-- Input material start --
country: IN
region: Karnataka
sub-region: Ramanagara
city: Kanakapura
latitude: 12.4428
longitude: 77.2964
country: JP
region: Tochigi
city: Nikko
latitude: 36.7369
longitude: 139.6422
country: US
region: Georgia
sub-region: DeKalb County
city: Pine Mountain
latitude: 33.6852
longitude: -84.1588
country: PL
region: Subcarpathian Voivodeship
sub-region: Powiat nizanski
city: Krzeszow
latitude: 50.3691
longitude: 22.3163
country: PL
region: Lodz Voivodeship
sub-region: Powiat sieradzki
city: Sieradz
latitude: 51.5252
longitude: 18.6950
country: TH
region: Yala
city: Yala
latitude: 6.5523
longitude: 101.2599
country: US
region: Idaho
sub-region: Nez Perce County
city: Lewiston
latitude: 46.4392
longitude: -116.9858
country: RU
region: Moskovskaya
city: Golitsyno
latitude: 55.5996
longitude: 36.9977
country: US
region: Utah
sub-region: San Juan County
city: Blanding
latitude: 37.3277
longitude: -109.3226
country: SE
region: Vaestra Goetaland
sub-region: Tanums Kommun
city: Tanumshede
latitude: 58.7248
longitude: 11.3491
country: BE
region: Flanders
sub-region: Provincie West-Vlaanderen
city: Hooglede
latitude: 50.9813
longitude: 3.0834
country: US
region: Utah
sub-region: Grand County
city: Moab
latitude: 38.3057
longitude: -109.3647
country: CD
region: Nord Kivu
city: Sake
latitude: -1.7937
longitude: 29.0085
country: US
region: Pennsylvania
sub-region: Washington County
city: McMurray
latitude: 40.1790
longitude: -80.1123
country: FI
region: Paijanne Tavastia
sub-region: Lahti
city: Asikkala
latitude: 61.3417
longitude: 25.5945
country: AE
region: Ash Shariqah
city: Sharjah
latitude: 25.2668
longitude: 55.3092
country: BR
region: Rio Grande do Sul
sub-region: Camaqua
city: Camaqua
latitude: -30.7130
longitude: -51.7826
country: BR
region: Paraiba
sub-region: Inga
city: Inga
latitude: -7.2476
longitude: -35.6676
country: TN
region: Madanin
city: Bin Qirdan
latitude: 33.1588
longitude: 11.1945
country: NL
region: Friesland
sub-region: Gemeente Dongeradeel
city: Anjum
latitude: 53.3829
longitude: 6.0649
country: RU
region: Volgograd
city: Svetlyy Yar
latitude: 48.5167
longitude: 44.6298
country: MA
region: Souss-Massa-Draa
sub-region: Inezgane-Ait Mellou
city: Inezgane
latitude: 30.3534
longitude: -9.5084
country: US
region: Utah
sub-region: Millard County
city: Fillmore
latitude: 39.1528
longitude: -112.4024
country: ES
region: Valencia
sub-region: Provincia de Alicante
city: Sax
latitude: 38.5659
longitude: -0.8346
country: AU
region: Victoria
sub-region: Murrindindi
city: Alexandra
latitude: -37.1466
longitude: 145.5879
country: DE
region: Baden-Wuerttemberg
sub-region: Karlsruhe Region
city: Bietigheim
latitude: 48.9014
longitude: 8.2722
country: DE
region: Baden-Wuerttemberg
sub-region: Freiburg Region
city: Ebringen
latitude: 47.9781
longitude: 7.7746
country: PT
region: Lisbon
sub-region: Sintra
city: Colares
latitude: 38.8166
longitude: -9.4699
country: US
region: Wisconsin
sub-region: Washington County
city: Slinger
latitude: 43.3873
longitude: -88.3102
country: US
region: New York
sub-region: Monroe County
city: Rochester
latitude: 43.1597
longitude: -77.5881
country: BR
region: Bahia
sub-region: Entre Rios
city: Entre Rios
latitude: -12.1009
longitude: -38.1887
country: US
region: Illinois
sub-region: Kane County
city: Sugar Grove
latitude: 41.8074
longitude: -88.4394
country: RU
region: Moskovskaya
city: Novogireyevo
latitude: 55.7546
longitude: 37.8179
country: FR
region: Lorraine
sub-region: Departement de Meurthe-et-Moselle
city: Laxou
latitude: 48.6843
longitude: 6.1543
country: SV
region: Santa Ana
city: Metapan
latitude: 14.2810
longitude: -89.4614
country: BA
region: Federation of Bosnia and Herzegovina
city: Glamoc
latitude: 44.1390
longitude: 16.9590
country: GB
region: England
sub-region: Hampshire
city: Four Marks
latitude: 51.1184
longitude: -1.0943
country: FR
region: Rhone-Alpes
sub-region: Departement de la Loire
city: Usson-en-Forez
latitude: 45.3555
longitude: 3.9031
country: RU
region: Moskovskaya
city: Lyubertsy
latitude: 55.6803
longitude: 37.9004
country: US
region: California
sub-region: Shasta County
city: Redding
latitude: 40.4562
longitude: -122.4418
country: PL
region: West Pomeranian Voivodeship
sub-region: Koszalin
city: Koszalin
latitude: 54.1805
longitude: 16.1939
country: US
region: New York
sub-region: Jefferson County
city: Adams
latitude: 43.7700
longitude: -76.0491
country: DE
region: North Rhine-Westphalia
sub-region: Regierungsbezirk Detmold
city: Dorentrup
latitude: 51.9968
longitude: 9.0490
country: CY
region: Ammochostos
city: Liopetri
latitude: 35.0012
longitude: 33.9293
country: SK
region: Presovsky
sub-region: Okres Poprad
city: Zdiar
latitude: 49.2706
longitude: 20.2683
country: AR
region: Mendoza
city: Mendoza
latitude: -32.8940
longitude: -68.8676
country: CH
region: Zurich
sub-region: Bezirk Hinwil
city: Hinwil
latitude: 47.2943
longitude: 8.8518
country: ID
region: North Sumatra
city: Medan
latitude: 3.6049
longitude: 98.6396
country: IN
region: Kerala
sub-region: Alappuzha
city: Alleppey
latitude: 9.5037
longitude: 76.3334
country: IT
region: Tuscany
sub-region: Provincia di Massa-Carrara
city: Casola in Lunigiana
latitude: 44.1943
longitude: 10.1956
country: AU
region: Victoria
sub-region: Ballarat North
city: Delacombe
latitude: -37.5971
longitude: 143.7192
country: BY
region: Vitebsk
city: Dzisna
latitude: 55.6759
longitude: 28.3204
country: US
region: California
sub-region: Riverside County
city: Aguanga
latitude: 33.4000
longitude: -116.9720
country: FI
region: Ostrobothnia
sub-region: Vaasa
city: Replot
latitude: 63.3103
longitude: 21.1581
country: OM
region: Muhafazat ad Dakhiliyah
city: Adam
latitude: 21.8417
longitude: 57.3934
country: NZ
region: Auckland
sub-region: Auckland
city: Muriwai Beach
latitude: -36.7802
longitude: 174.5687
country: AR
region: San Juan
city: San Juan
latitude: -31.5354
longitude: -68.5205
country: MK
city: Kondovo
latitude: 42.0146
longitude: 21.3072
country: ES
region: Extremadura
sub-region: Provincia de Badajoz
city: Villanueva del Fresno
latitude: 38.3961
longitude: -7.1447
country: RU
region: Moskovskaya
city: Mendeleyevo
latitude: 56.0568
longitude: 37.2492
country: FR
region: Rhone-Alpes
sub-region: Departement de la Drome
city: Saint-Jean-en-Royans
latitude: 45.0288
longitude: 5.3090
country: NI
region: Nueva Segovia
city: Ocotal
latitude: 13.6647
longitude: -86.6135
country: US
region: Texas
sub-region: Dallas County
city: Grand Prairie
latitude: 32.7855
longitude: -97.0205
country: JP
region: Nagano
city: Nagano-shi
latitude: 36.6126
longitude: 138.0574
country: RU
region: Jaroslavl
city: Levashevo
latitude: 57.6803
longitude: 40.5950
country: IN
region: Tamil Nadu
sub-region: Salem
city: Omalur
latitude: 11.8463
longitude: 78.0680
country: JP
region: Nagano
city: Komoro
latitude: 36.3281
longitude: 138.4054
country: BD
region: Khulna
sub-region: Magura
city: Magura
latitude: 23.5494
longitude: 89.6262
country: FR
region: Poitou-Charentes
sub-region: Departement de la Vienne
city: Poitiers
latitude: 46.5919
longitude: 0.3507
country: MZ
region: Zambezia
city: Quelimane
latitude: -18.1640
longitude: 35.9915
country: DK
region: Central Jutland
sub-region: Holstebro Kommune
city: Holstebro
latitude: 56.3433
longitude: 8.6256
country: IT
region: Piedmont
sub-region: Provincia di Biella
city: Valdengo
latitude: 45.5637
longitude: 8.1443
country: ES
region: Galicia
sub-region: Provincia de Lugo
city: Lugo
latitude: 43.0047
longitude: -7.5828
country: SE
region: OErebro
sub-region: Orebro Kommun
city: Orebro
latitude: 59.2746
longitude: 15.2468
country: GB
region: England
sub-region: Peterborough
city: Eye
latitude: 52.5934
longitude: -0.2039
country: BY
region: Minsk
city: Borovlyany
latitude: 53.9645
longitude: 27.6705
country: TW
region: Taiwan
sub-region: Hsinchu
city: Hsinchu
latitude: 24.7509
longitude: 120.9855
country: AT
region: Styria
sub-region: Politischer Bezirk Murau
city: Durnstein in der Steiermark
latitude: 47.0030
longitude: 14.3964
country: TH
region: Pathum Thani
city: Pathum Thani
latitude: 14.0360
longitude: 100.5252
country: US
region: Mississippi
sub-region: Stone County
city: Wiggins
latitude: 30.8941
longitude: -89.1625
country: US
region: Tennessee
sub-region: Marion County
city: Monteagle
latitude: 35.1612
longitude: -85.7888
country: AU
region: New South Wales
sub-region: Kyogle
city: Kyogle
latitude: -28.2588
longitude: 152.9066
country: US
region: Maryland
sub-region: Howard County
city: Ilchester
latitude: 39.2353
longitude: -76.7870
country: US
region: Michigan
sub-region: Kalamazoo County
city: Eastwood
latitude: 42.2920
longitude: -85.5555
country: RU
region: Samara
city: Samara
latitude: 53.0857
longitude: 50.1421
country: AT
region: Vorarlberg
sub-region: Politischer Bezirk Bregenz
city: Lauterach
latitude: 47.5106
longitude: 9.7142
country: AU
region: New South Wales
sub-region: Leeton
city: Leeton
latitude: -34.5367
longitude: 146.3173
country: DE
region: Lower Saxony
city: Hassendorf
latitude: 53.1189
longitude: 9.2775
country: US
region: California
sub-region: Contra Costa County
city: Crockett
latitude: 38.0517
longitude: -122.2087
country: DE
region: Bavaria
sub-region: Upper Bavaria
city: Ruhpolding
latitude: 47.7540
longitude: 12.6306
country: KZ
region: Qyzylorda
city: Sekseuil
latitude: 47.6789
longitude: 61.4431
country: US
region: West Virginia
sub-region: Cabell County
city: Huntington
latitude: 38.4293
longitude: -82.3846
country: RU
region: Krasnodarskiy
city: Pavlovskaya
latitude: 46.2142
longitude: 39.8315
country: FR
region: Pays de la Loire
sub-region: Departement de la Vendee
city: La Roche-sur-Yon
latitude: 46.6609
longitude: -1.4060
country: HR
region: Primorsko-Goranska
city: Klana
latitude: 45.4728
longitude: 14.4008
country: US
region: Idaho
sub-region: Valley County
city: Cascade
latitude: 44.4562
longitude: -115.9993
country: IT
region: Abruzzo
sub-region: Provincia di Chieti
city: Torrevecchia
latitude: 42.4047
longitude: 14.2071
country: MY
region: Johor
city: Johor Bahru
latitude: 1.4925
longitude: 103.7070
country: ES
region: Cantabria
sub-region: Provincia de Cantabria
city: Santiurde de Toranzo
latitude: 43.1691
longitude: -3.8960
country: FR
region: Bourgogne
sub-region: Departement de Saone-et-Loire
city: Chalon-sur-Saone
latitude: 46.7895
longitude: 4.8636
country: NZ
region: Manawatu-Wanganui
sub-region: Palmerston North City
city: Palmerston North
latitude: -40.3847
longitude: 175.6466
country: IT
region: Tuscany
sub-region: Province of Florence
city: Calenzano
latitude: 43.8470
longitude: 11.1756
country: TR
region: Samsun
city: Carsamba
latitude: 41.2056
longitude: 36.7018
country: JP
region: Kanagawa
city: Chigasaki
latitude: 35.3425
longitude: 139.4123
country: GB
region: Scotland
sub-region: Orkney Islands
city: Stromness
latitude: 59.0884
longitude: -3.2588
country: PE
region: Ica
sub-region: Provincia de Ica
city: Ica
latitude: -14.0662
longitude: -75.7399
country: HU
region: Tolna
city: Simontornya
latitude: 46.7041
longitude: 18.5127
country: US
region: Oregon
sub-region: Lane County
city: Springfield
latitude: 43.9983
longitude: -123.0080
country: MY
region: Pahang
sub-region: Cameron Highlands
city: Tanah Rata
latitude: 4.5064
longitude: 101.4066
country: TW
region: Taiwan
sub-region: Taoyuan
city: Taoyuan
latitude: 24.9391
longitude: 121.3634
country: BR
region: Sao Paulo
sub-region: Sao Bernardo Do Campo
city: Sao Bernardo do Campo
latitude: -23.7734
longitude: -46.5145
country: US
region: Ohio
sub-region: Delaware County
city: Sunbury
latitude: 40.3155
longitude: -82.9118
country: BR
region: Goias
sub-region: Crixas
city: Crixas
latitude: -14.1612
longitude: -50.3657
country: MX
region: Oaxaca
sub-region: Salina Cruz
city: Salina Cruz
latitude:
-- Input material end --
- Work to be completed -
In the listing, take the stretch from the line containing "city: San Juan" through the line containing "region: Poitou-Charentes" and substitute "district" for "sub-region", leaving everything else unchanged. Return only those lines.

- Answer to this problem -
city: San Juan
latitude: -31.5354
longitude: -68.5205
country: MK
city: Kondovo
latitude: 42.0146
longitude: 21.3072
country: ES
region: Extremadura
district: Provincia de Badajoz
city: Villanueva del Fresno
latitude: 38.3961
longitude: -7.1447
country: RU
region: Moskovskaya
city: Mendeleyevo
latitude: 56.0568
longitude: 37.2492
country: FR
region: Rhone-Alpes
district: Departement de la Drome
city: Saint-Jean-en-Royans
latitude: 45.0288
longitude: 5.3090
country: NI
region: Nueva Segovia
city: Ocotal
latitude: 13.6647
longitude: -86.6135
country: US
region: Texas
district: Dallas County
city: Grand Prairie
latitude: 32.7855
longitude: -97.0205
country: JP
region: Nagano
city: Nagano-shi
latitude: 36.6126
longitude: 138.0574
country: RU
region: Jaroslavl
city: Levashevo
latitude: 57.6803
longitude: 40.5950
country: IN
region: Tamil Nadu
district: Salem
city: Omalur
latitude: 11.8463
longitude: 78.0680
country: JP
region: Nagano
city: Komoro
latitude: 36.3281
longitude: 138.4054
country: BD
region: Khulna
district: Magura
city: Magura
latitude: 23.5494
longitude: 89.6262
country: FR
region: Poitou-Charentes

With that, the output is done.